§ Document passage:
↓↓↓

In carrying out this subsection, the Secretary shall consult with appropriate Federal departments and agencies and private sector stakeholders, and ensure that actions under this section do not violate international trade obligations, and are consistent with the World Customs Organization framework, or other international obligations of the United States.

(c) Report

Not later than 6 months after the submission of a report under section 981(d) of this title, and every 6 months thereafter, the Secretary shall submit a report to the appropriate congressional committees describing the status of full-scale deployment under subsection (b) and the cost of deploying the system at each foreign port at which the integrated scanning systems are deployed.

[1]  So in original. Probably should be “paragraph (2)(B)”.
Editorial Notes
References in Text

The Homeland Security Act of 2002, referred to in subsec. (b)(8)(B), is Pub. L. 107–296, Nov. 25, 2002, 116 Stat. 2135, which is classified principally to chapter 1 (§ 101 et seq.) of this title. For complete classification of this Act to the Code, see Short Title note set out under section 101 of this title and Tables.


2007—Subsec. (b). Pub. L. 110–53 reenacted heading without change and amended text of subsec. (b) generally. Prior to amendment, text related to full deployment of an integrated scanning system after the Secretary had determined that such system had met section 981(c) requirements, had a sufficiently low false alarm rate, was capable of being deployed overseas, was capable of integrating with existing systems, would not significantly impact trade flow, and had provided for automated notification of high-risk cargo.

Statutory Notes and Related Subsidiaries
Cargo Container Scanning Technology Review

Pub. L. 115–254, div. K, title I, § 1979, Oct. 5, 2018, 132 Stat. 3618, provided that:

“(a) Designations.—
“(1) In general.—
Not later than 1 year after the date of enactment of this Act [Oct. 5, 2018], and not less frequently than once every 5 years thereafter until the date of full-scale implementation of 100 percent screening of cargo containers and 100 percent scanning of high-risk containers required under section 232 of the SAFE Port Act (6 U.S.C. 982), the Secretary [of Homeland Security] shall solicit proposals for scanning technologies, consistent with the standards under subsection (b)(8) of that section, to improve scanning of cargo at domestic ports.

↑↑↑

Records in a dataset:
↓↓↓

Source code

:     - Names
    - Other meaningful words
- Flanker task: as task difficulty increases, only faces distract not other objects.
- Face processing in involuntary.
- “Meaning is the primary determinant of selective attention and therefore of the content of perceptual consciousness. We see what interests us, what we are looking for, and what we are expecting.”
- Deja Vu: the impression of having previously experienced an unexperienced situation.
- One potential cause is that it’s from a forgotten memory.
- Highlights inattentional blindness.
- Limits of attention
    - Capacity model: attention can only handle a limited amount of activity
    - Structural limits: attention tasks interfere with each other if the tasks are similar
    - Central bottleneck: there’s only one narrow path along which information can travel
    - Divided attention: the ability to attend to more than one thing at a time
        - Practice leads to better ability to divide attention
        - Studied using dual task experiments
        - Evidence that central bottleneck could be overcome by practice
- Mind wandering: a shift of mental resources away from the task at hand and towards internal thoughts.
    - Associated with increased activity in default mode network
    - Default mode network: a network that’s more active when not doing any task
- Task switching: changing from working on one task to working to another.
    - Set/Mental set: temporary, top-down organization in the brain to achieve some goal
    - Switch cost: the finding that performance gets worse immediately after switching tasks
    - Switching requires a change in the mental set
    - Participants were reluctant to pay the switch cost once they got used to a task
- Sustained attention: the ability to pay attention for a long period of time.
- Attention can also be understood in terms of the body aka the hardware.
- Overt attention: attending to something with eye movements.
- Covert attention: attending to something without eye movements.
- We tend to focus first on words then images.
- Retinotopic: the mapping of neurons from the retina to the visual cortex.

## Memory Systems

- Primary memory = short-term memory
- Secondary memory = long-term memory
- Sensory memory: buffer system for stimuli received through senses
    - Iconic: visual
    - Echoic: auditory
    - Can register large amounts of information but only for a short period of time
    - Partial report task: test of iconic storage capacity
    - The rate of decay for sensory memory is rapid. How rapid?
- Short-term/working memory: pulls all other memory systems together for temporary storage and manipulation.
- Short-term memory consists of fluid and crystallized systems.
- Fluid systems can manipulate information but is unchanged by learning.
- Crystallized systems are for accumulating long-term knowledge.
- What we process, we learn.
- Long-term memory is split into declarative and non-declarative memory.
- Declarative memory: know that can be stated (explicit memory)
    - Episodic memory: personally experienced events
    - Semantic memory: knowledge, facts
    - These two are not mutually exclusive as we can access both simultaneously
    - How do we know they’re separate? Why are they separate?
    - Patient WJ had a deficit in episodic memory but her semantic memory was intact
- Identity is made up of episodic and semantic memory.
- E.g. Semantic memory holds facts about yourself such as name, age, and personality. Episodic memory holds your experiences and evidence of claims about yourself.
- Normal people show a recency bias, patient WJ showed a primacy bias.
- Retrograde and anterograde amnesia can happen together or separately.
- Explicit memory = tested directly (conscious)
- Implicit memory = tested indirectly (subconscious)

↑↑↑

§ Brief A: Please write out everything in the cargo scanning passage from "Editorial Notes" down to "title and Tables.".
§ Brief B: Translate this sentence from the cargo scanning passage into Spanish: "For complete classification of this Act to the Code, see Short Title note set out under section 101 of this title and Tables."
The data are separate from the cargo scanning passage.

§ Exercise answer A:
Editorial Notes
References in Text

The Homeland Security Act of 2002, referred to in subsec. (b)(8)(B), is Pub. L. 107–296, Nov. 25, 2002, 116 Stat. 2135, which is classified principally to chapter 1 (§ 101 et seq.) of this title. For complete classification of this Act to the Code, see Short Title note set out under section 101 of this title and Tables.

§ Exercise answer B: Para la clasificación completa de esta Ley en el Código, véase la nota de Título Abreviado que figura en la sección 101 de este título y las Tablas.